▶ Task goal
Pull every line with "living" from the data.

▶ Data excerpts
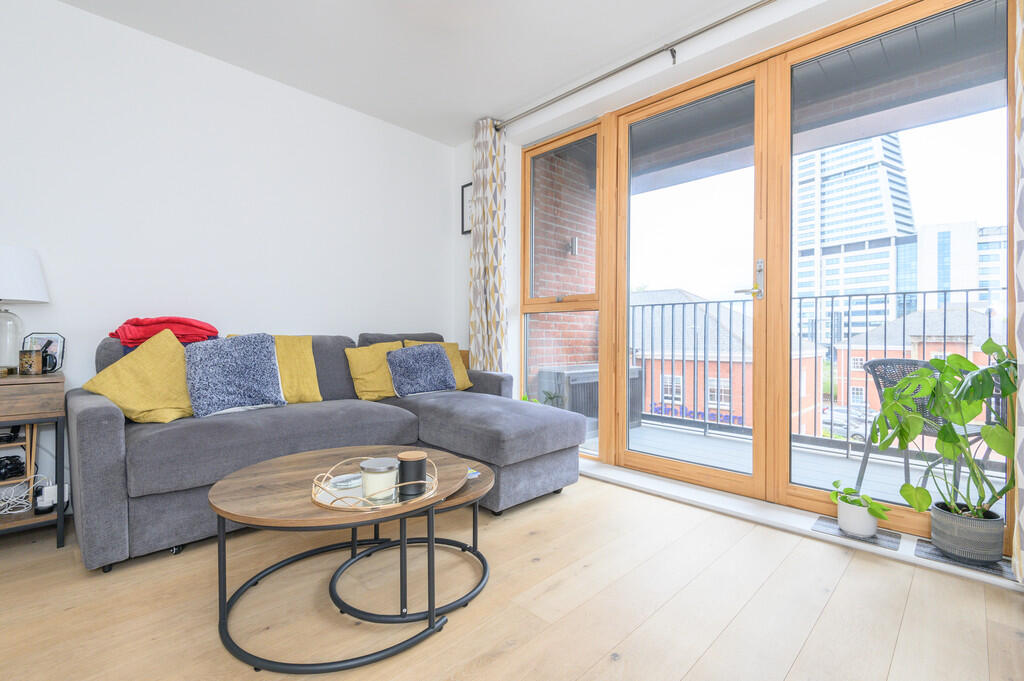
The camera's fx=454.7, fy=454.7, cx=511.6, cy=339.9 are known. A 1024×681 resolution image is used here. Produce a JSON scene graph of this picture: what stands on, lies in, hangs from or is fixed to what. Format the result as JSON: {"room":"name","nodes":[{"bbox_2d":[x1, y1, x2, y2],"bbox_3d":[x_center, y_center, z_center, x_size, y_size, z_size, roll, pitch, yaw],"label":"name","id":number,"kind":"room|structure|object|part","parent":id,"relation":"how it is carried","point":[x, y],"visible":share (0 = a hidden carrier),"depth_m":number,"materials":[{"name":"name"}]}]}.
{"room":"living room","nodes":[
{"label":"living room","id":0,"kind":"room"},
{"bbox_2d":[0,0,456,516],"bbox_3d":[-1.812,-0.420,2.778,0.175,2.522,3.873,1,1,45],"label":"left wall","id":1,"kind":"structure","parent":0,"point":[81,12],"depth_m":2.63,"materials":[{"name":"white paint"}]},
{"bbox_2d":[54,0,768,146],"bbox_3d":[-0.236,-1.694,1.334,4.252,0.116,3.766,1,1,45],"label":"ceiling","id":2,"kind":"structure","parent":0,"point":[520,98],"depth_m":2.54,"materials":[{"name":"white paint"}]},
{"bbox_2d":[0,468,1023,680],"bbox_3d":[-0.373,0.931,1.431,4.001,0.103,3.899,1,1,45],"label":"floor","id":3,"kind":"structure","parent":0,"point":[700,666],"depth_m":1.50,"materials":[{"name":"brown wood"}]},
{"bbox_2d":[0,370,66,546],"bbox_3d":[-2.240,0.511,1.844,0.450,0.718,0.589,1,1,45],"label":"side table","id":4,"kind":"object","parent":3,"relation":"on","point":[51,380],"visible":0.92,"depth_m":1.89,"materials":[{"name":"brown wood"}]},
{"bbox_2d":[0,453,25,480],"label":"cables","id":5,"kind":"object","parent":4,"relation":"in","point":[13,467],"visible":0.99,"depth_m":2.00,"materials":[{"name":"black"}]},
{"bbox_2d":[0,475,47,514],"bbox_3d":[-2.175,0.662,1.943,0.211,0.132,0.261,1,1,45],"label":"cable","id":6,"kind":"object","parent":4,"relation":"in","point":[21,511],"visible":0.95,"depth_m":1.97,"materials":[{"name":"white plastic"}]},
{"bbox_2d":[0,247,49,375],"bbox_3d":[-2.222,-0.129,1.956,0.325,0.547,0.323,1,1,45],"label":"table lamp","id":7,"kind":"object","parent":4,"relation":"on","point":[31,271],"visible":0.99,"depth_m":1.94,"materials":[{"name":"white fabric"}]},
{"bbox_3d":[-2.194,0.003,1.947,0.171,0.288,0.176,0,1,-14],"label":"glass lamp base","id":8,"kind":"part","parent":7,"relation":"part of","materials":[{"name":"clear glass"}]},
{"bbox_3d":[-2.243,-0.277,1.960,0.351,0.225,0.356,1,1,45],"label":"lamp shade","id":9,"kind":"part","parent":7,"relation":"part of","materials":[{"name":"white fabric"}]},
{"bbox_2d":[18,348,43,375],"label":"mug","id":10,"kind":"object","parent":4,"relation":"on","point":[33,360],"visible":0.99,"depth_m":1.98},
{"bbox_2d":[21,332,64,373],"bbox_3d":[-2.197,0.063,2.121,0.164,0.188,0.093,0,0,-6],"label":"photo frame","id":11,"kind":"object","parent":4,"relation":"on","point":[51,342],"visible":0.7,"depth_m":2.12,"materials":[{"name":"black metal"}]},
{"bbox_2d":[35,482,64,511],"bbox_3d":[-2.041,0.693,2.017,0.091,0.096,0.098,1,1,45],"label":"power strip","id":12,"kind":"object","parent":4,"relation":"in","point":[51,499],"visible":0.79,"depth_m":1.99,"materials":[{"name":"white plastic"}]},
{"bbox_2d":[69,329,585,572],"bbox_3d":[-0.854,0.418,2.556,1.352,0.904,2.273,1,1,45],"label":"sectional sofa","id":13,"kind":"object","parent":3,"relation":"on","point":[115,455],"visible":0.77,"depth_m":2.14,"materials":[{"name":"grey fabric"}]},
{"bbox_2d":[82,328,196,423],"bbox_3d":[-1.688,0.173,2.143,0.336,0.425,0.453,0,1,25],"label":"yellow cushion","id":14,"kind":"object","parent":13,"relation":"on","point":[151,406],"visible":0.9,"depth_m":2.06,"materials":[{"name":"yellow fabric"}]},
{"bbox_2d":[109,316,218,347],"bbox_3d":[-1.829,-0.047,2.414,0.383,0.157,0.455,1,1,45],"label":"red blanket","id":15,"kind":"object","parent":13,"relation":"on","point":[201,328],"visible":0.7,"depth_m":2.30,"materials":[{"name":"red fabric"}]},
{"bbox_2d":[183,333,285,417],"bbox_3d":[-1.386,0.162,2.278,0.276,0.396,0.437,1,1,45],"label":"gray cushion","id":16,"kind":"object","parent":13,"relation":"on","point":[273,366],"visible":0.99,"depth_m":2.20,"materials":[{"name":"blue fabric"}]},
{"bbox_2d":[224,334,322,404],"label":"yellow cushion","id":17,"kind":"object","parent":13,"relation":"on","point":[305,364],"visible":0.49,"depth_m":2.58,"materials":[{"name":"yellow fabric"}]},
{"bbox_2d":[344,339,402,400],"bbox_3d":[-0.877,0.193,3.016,0.251,0.373,0.440,1,1,45],"label":"yellow cushion","id":18,"kind":"object","parent":13,"relation":"on","point":[375,386],"visible":0.81,"depth_m":2.91,"materials":[{"name":"yellow fabric"}]},
{"bbox_2d":[385,342,457,396],"bbox_3d":[-0.608,0.194,3.085,0.281,0.336,0.454,1,1,45],"label":"blue cushion","id":19,"kind":"object","parent":13,"relation":"on","point":[431,358],"visible":1,"depth_m":3.00,"materials":[{"name":"blue fabric"}]},
{"bbox_2d":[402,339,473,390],"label":"yellow cushion","id":20,"kind":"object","parent":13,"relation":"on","point":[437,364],"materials":[{"name":"fabric"}]},
{"bbox_2d":[208,445,473,674],"bbox_3d":[-0.542,0.674,1.553,0.784,0.417,0.810,1,1,45],"label":"coffee table","id":21,"kind":"object","parent":3,"relation":"on","point":[241,503],"visible":0.91,"depth_m":1.35,"materials":[{"name":"brown wood"}]},
{"bbox_2d":[311,455,439,513],"bbox_3d":[-0.420,0.440,1.429,0.373,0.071,0.387,1,1,45],"label":"tray","id":22,"kind":"object","parent":21,"relation":"on","point":[327,505],"visible":0.56,"depth_m":1.34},
{"bbox_2d":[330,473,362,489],"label":"coaster","id":23,"kind":"object","parent":22,"relation":"on","point":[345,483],"visible":0.93,"depth_m":1.46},
{"bbox_2d":[359,457,398,503],"bbox_3d":[-0.396,0.417,1.365,0.109,0.112,0.108,1,1,45],"label":"candle jar","id":24,"kind":"object","parent":22,"relation":"on","point":[375,469],"visible":0.97,"depth_m":1.32,"materials":[{"name":"glass"}]},
{"bbox_2d":[397,450,427,495],"bbox_3d":[-0.315,0.415,1.439,0.091,0.112,0.090,1,1,45],"label":"black candle","id":25,"kind":"object","parent":22,"relation":"on","point":[407,467],"visible":0.99,"depth_m":1.40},
{"bbox_2d":[327,456,492,626],"bbox_3d":[-0.328,0.712,1.741,0.551,0.335,0.585,1,1,45],"label":"small coffee table","id":26,"kind":"object","parent":3,"relation":"on","point":[483,576],"visible":0.55,"depth_m":1.61,"materials":[{"name":"black metal"}]},
{"bbox_2d":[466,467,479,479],"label":"magazine","id":27,"kind":"object","parent":26,"relation":"on","point":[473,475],"visible":0.31,"depth_m":1.83,"materials":[{"name":"paper"}]},
{"bbox_2d":[576,459,1020,591],"bbox_3d":[0.979,0.858,2.518,2.610,0.040,0.254,1,1,45],"label":"door sill","id":28,"kind":"structure","parent":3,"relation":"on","point":[616,477],"depth_m":2.20,"materials":[{"name":"white"}]},
{"bbox_2d":[811,515,901,550],"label":"mat","id":29,"kind":"object","parent":28,"relation":"on","point":[826,521],"visible":0.67,"depth_m":2.00,"materials":[{"name":"grey fabric"}]},
{"bbox_2d":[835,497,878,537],"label":"plant pot","id":30,"kind":"object","parent":29,"relation":"on","point":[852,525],"visible":0.86,"depth_m":2.00,"materials":[{"name":"white ceramic"}]},
{"bbox_2d":[829,481,891,526],"bbox_3d":[1.541,0.747,2.028,0.235,0.208,0.205,1,1,45],"label":"small plant","id":31,"kind":"object","parent":30,"relation":"in","point":[850,489],"visible":0.96,"depth_m":1.99,"materials":[{"name":"green plant"}]},
{"bbox_2d":[912,539,1013,577],"bbox_3d":[1.791,0.857,1.800,0.276,0.006,0.219,1,1,45],"label":"mat","id":32,"kind":"object","parent":28,"relation":"on","point":[930,548],"visible":0.52,"depth_m":1.76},
{"bbox_2d":[928,500,1005,565],"bbox_3d":[1.789,0.755,1.798,0.215,0.177,0.205,1,1,45],"label":"plant pot","id":33,"kind":"object","parent":32,"relation":"on","point":[946,537],"visible":0.88,"depth_m":1.73,"materials":[{"name":"grey ceramic"}]},
{"bbox_2d":[868,340,1017,521],"bbox_3d":[1.696,0.387,1.790,0.516,0.718,0.456,1,1,45],"label":"monstera plant","id":34,"kind":"object","parent":33,"relation":"in","point":[982,394],"visible":0.95,"depth_m":1.74,"materials":[{"name":"green plant"}]},
{"bbox_2d":[467,1,1013,567],"bbox_3d":[0.977,-0.428,2.672,3.919,2.563,0.249,1,1,45],"label":"window wall","id":35,"kind":"structure","parent":0,"point":[656,82],"depth_m":2.99,"materials":[{"name":"white paint"}]},
{"bbox_2d":[460,182,472,235],"bbox_3d":[-0.314,-1.086,3.724,0.319,0.420,0.023,1,1,45],"label":"picture frame","id":36,"kind":"object","parent":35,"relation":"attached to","point":[463,191],"visible":0.52,"depth_m":3.80,"materials":[{"name":"black"}]},
{"bbox_2d":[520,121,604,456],"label":"window","id":37,"kind":"structure","parent":35,"relation":"in","point":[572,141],"depth_m":3.32,"materials":[{"name":"glass"}]},
{"bbox_2d":[489,0,778,130],"bbox_3d":[1.018,-1.605,2.386,3.353,0.076,0.130,1,1,45],"label":"curtain rod","id":38,"kind":"object","parent":35,"relation":"attached to","point":[610,74],"visible":0.98,"depth_m":2.60,"materials":[{"name":"silver metal"}]},
{"bbox_2d":[469,117,506,369],"bbox_3d":[-0.190,-0.432,3.454,0.356,2.458,0.130,1,1,45],"label":"curtain","id":39,"kind":"object","parent":38,"relation":"hanging from","point":[493,294],"visible":0.82,"depth_m":3.42,"materials":[{"name":"fabric"}]},
{"bbox_2d":[1010,1,1023,581],"bbox_3d":[1.868,-0.387,1.456,0.384,2.497,0.129,1,1,45],"label":"curtain","id":40,"kind":"object","parent":38,"relation":"hanging from","point":[1018,76],"visible":1,"depth_m":1.58,"materials":[{"name":"fabric"}]},
{"bbox_2d":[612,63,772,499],"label":"glass door","id":41,"kind":"structure","parent":35,"relation":"in","point":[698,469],"depth_m":2.60,"materials":[{"name":"glass"}]},
{"bbox_3d":[1.219,-0.305,2.354,0.139,0.215,0.116,1,1,45],"label":"door handle","id":42,"kind":"part","parent":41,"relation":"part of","materials":[{"name":"silver metal"}]},
{"bbox_2d":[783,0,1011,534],"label":"window","id":43,"kind":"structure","parent":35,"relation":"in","point":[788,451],"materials":[{"name":"clear glass"}]},
{"label":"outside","id":44,"kind":"structure","parent":0,"visible":0},
{"bbox_2d":[530,143,597,396],"bbox_3d":[0.625,-0.332,4.758,0.248,4.421,2.212,1,1,45],"label":"brick wall","id":45,"kind":"structure","parent":44,"point":[540,362],"depth_m":4.47,"materials":[{"name":"red brick"}]},
{"bbox_2d":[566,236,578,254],"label":"outdoor wall lamp","id":46,"kind":"object","parent":45,"relation":"attached to","point":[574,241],"visible":0.8,"depth_m":4.39,"materials":[{"name":"metal"}]},
{"bbox_2d":[630,288,821,431],"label":"brick house","id":47,"kind":"structure","parent":44,"point":[714,380],"materials":[{"name":"brick"}]},
{"bbox_2d":[599,420,1007,519],"bbox_3d":[2.039,0.964,2.907,5.110,0.168,1.616,1,1,45],"label":"balcony floor","id":48,"kind":"structure","parent":44,"point":[842,463],"depth_m":3.17,"materials":[{"name":"grey"}]},
{"bbox_2d":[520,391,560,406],"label":"small plant","id":49,"kind":"object","parent":48,"relation":"on","point":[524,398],"visible":0.15,"depth_m":3.53,"materials":[{"name":"green plant"}]},
{"bbox_2d":[536,364,642,431],"bbox_3d":[0.805,0.573,4.529,0.494,0.612,1.113,1,1,45],"label":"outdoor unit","id":50,"kind":"object","parent":48,"relation":"on","point":[546,394],"visible":0.41,"depth_m":4.25,"materials":[{"name":"grey metal"}]},
{"bbox_2d":[629,288,997,455],"bbox_3d":[2.532,0.240,3.334,4.394,1.228,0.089,1,1,45],"label":"balcony railing","id":51,"kind":"object","parent":48,"relation":"on","point":[832,296],"visible":0.52,"depth_m":3.81,"materials":[{"name":"black metal"}]},
{"bbox_2d":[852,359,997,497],"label":"balcony chair","id":52,"kind":"object","parent":48,"relation":"on","point":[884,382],"visible":0.42,"depth_m":2.57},
{"bbox_2d":[794,132,917,347],"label":"skyscraper","id":53,"kind":"structure","parent":44,"point":[846,237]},
{"bbox_2d":[834,304,993,413],"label":"brick house","id":54,"kind":"structure","parent":44,"point":[854,358],"materials":[{"name":"brick"}]},
{"bbox_2d":[913,220,1004,309],"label":"white building","id":55,"kind":"structure","parent":44,"point":[928,229],"materials":[{"name":"white"}]},
{"label":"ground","id":56,"kind":"structure","parent":44,"visible":0},
{"bbox_2d":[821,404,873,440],"label":"car","id":57,"kind":"object","parent":56,"relation":"on","point":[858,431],"visible":0.36,"materials":[{"name":"metal"}]}
]}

▶ Completed task
{"room":"living room","nodes":[
{"label":"living room","id":0,"kind":"room"},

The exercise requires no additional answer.